**ТЕКСТ ДЛЯ ЧТЕНИЯ:**
'''

Писателя упорно тревожила концовка романа. Он менял ритм последней строки. Строка дробилась на варианты. И в конечном счете судьбу заключительной фразы романа, как помнит читатель, пришлось решать после смерти писателя Елене Сергеевне, выбравшей вариант, который она посчитала самым надежным: «…Пятый прокуратор Иудеи всадник Понтий Пилат».
Но еще больше, чем заключительная фраза, писателя мучил конец романа в широком плане: полное, подлинное его завершение — с этим фантастическим разрешением судеб земных героев: мастера, Маргариты, Пилата… с этим раскрытием потаенного облика персонажей фантастических: Воланда, Бегемота, Коровьева, Азазелло… с почти кощунственным использованием образа-перевертыша, евангельского образа преображения.
Завершение, которому предстояло перевести сатирическую мелодию романа в мелодию высокую, поэтическую.

'''

**ИСХОДНЫЕ ДАННЫЕ:**
'''

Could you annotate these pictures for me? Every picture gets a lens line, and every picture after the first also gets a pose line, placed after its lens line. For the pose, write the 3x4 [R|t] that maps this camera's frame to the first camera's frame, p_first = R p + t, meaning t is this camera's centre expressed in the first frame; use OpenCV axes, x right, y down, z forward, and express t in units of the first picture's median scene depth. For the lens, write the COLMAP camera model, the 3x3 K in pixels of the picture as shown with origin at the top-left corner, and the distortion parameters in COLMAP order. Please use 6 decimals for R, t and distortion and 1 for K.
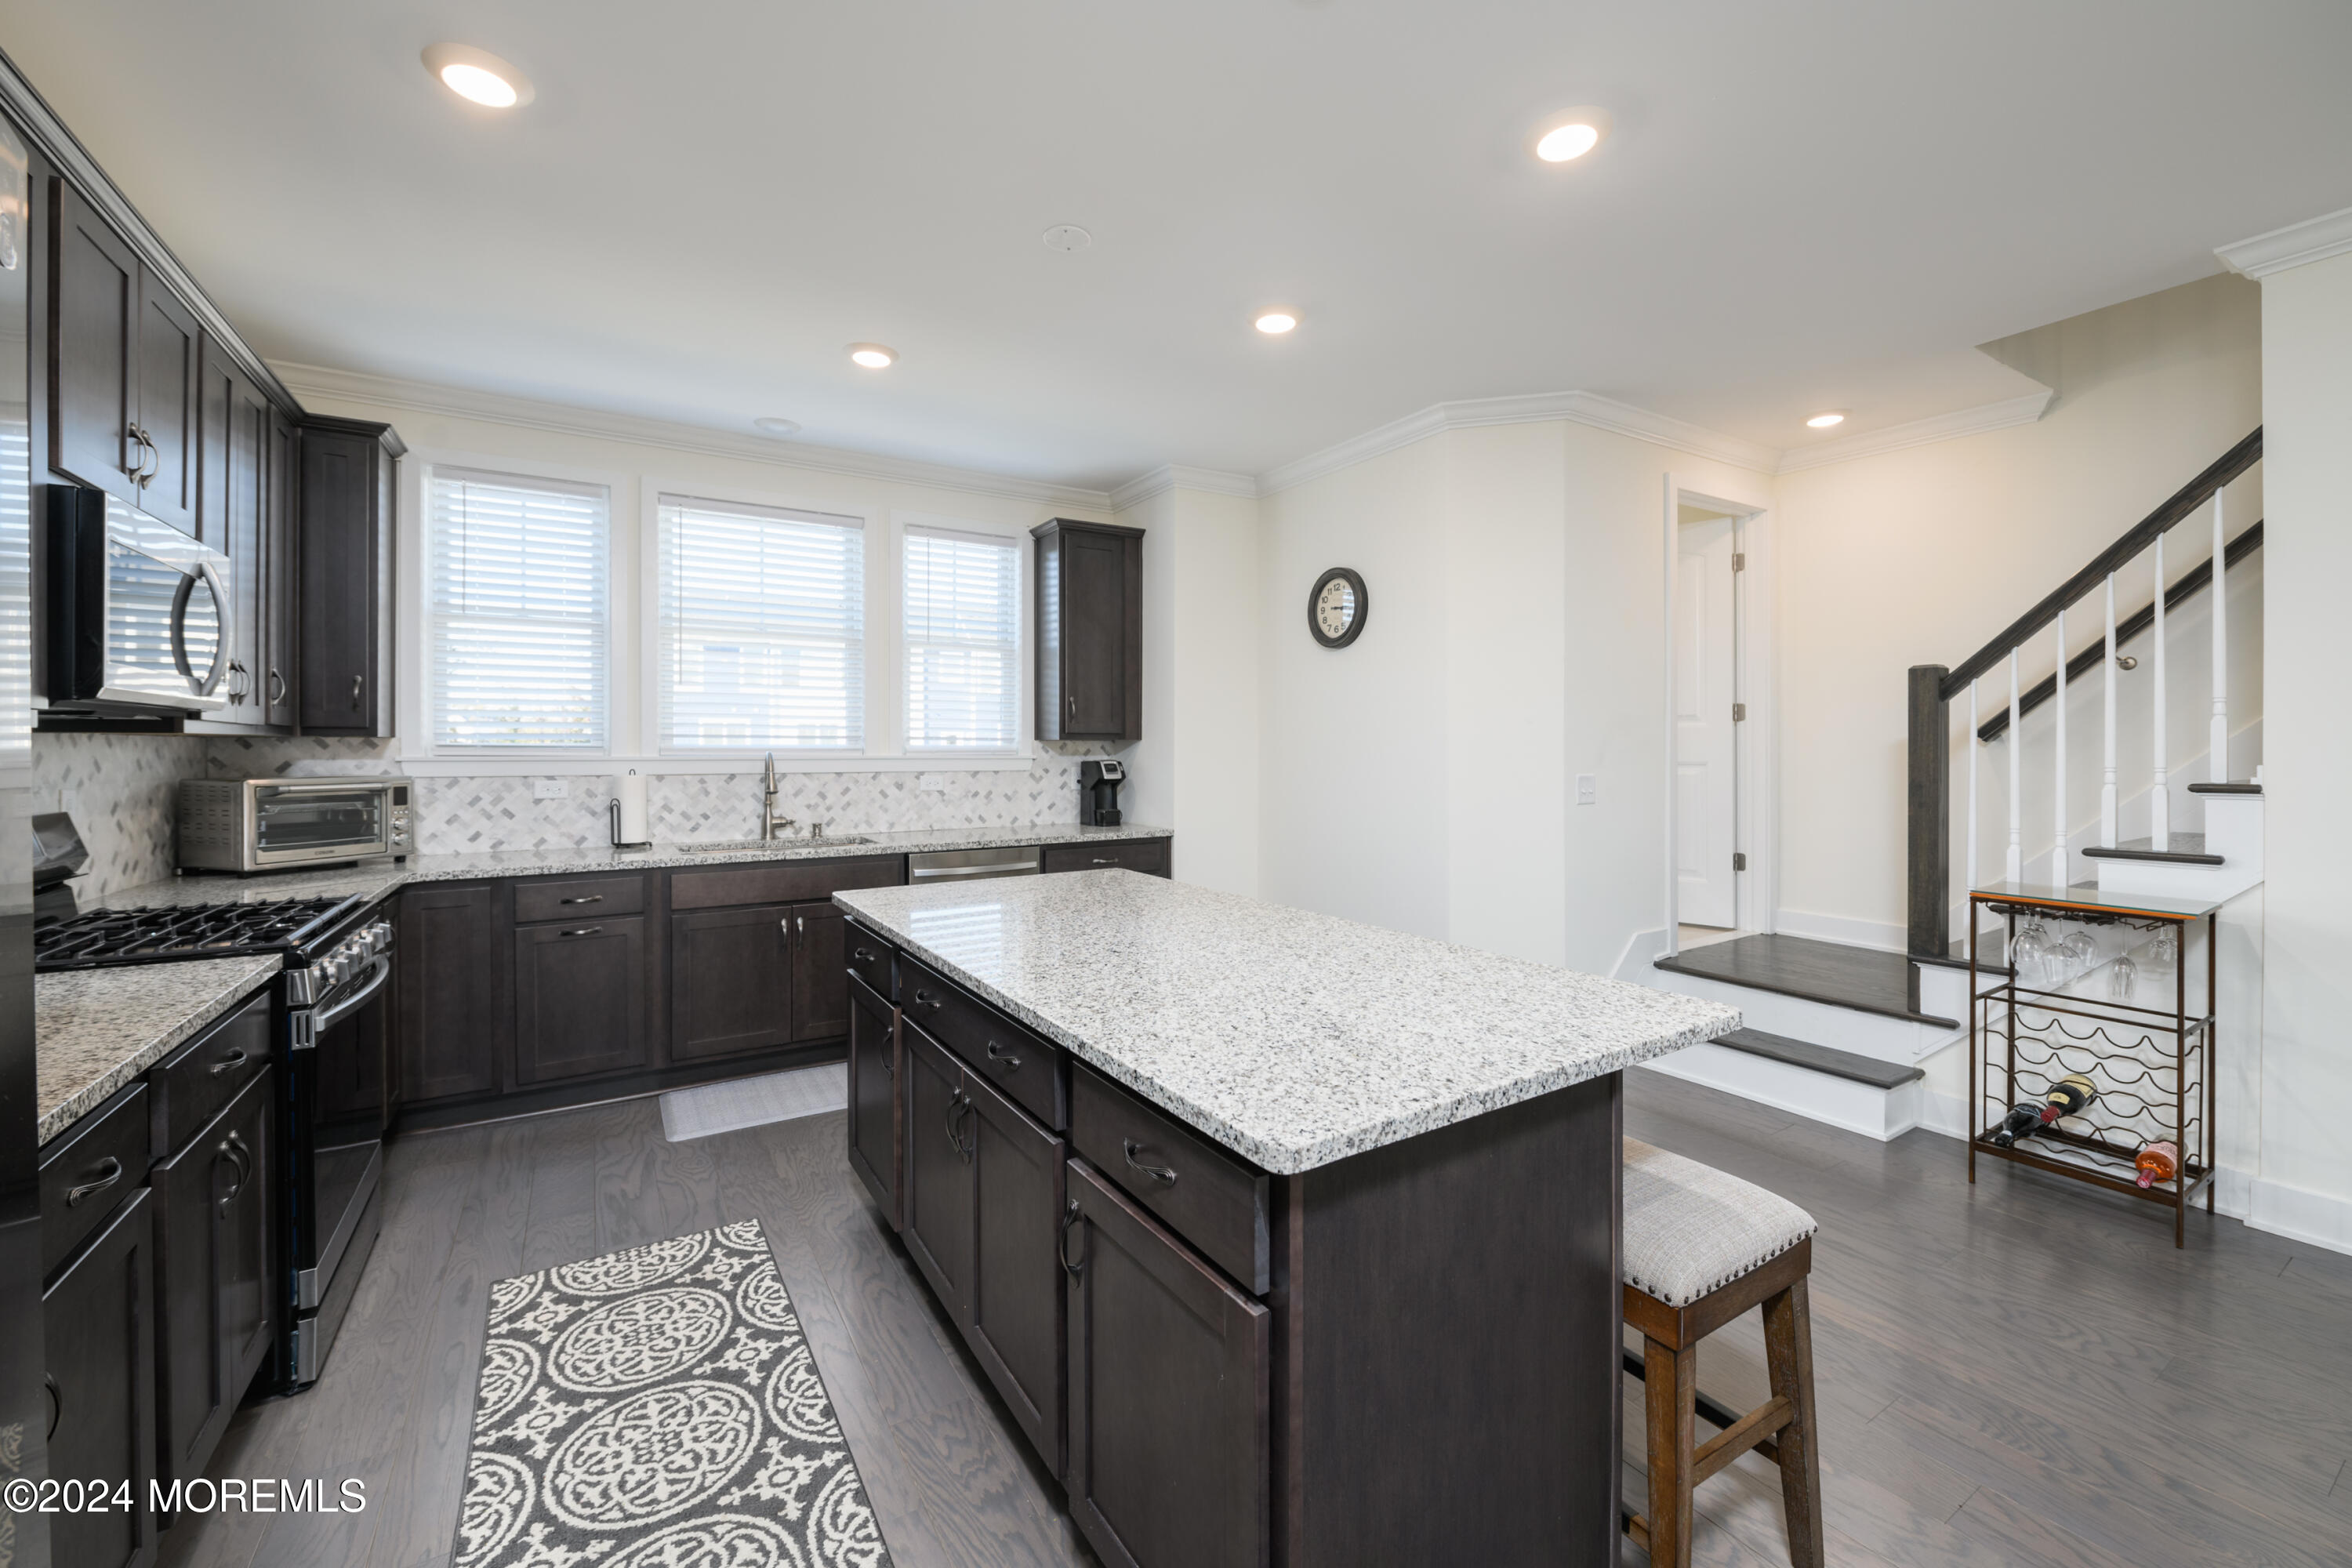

'''

**ЗАДАНИЯ:**
1. Кто, согласно тексту о концовке романа, выбрал заключительную фразу романа после смерти писателя?
2. Замените в тексте о концовке романа «мучил» на «беспокоил» и приведите отрывок, начиная со слов «Писателя упорно тревожила» и продолжая до слов «евангельского образа преображения.».
Этот материал для работы не понадобится.

**ОТВЕТЫ:**
1. Елена Сергеевна.

2.
Писателя упорно тревожила концовка романа. Он менял ритм последней строки. Строка дробилась на варианты. И в конечном счете судьбу заключительной фразы романа, как помнит читатель, пришлось решать после смерти писателя Елене Сергеевне, выбравшей вариант, который она посчитала самым надежным: «…Пятый прокуратор Иудеи всадник Понтий Пилат».
Но еще больше, чем заключительная фраза, писателя беспокоил конец романа в широком плане: полное, подлинное его завершение — с этим фантастическим разрешением судеб земных героев: мастера, Маргариты, Пилата… с этим раскрытием потаенного облика персонажей фантастических: Воланда, Бегемота, Коровьева, Азазелло… с почти кощунственным использованием образа-перевертыша, евангельского образа преображения.